North County Outlook - Community newspaper serving Marysville, Arlington, Tulalip, Smokey Point, Lakewood

Marysville holds All City Food Drive


November 8, 2017

Christopher Andersson

Saul Solis, left, hands a donation of food to Marysville Getchell Key Club member Aiche Danioko at the kick off of the All City Food Drive on Nov. 4.

The All City Food Drive kicked off on Nov. 4 with numerous groups collecting food at Marysville grocery stores.

Volunteers with the drive have also put red donation barrels across the community at various local businesses. The barrels will be gathering food and toys for the holiday season until near the end of December.

Collected food goes the Marysville Community Food Bank. Toys will be given out as part of the Marysville Toy Store, a program that provides toys to local families in need.

Dell Deierling, director of the Marysville Community Food Bank, said that the All City Food Drive helps the food bank in many ways.

"The obvious way is bringing in a lot of food for us," he said. "The other way is engaging the community. It helps highlight the food bank and what it is, as well as what the need is."

The beginning of the All City Food Drive "kicks off the season" for the food bank, said Deierling. The first day of the drive on Nov. 4 this year featured many community groups out encouraging donations.

Groups like the Marysville Kiwanis Club, who collected food at the Marysville Albertsons store.

"We usually staff this store," said Mike Ferri, Kiwanis Club member and one of the community members out collecting donations this year.

"It's a terrific cause. We volunteer for the Food Bank on a lot of other things too," he said.

Elaine Ferri, Mike's wife, said that there are many people in the community who need the help of the food bank while going through tough times.

"Every year there's more need and that's a shame," she said.

Deierling expects the number of families coming to the food bank to increase again this year.

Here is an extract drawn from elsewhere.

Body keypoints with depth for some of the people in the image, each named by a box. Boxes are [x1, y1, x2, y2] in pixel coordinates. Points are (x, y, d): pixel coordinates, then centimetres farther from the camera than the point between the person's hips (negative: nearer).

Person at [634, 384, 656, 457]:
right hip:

"Unfortunately, the needs have been going up," he said.

"It went up considerably last year and I still expect this year to go up another 5 percent," he said.

The additional families coming in are a mix of new residents and those who are going through financial troubles.

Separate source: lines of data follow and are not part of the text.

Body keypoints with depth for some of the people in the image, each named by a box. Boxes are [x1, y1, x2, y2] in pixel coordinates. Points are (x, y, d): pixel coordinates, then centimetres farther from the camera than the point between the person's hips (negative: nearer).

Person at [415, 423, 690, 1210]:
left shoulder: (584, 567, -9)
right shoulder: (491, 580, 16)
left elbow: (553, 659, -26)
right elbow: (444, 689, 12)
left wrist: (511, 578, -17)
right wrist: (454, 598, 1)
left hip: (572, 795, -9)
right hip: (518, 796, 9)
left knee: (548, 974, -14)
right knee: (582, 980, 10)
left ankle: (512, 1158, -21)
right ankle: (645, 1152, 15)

"We're seeing a lot more new families, new to the food bank that is, and some of those residents may be new to town and some may be people that have never had the need before, but now they do," said Deierling.

The food bank serves community members throughout the year and there's always food needed as well, he said.

"Hopefully it's being passed on that the need is always there. Yes, it does elevate a little during the holiday season, but it's always there," he said.

The items that the food bank most often tends to lack include proteins, said Deierling. "We're looking for hams and turkeys, and buying a lot of turkeys with the financial donations," he said, "especially on the Christmas side of things."

Other good donation items include canned fruit, canned vegetables, canned corn or healthy items.

"In particular it's really nice to have offerings of lower salt and lower sugar for those that are looking to address changes in their diet that they need to make," said Deierling.

Pet food is also a good donation. "We like to remember that part of the family when people are struggling," said Deierling.

Christopher Andersson

Rick Hoover carries a box of donated food into the Marysville Community Food Bank on the first day of the All City Food Drive on Nov. 4.

Elaine Ferri said their club also receives help from Boy Scouts and the Key Club, a Kiwanis-equivalent club at Marysville Getchell High School.

The Kiwanis Club appreciates the help, especially in cold weather, she said.

"When it's cold like this, I'm glad our shift is just two hours," she said.

"It's not raining though, so that's good," said Mike Ferri.

He said that the community has been very generous and wanted to thank the store managers who support the program.

Deierling also thanked the community.

"Kudos to the volunteers and the cooperation we get from the stores and the managers to allow us to be there and certainly the whole community for pitching in and bringing in this bounty," he said.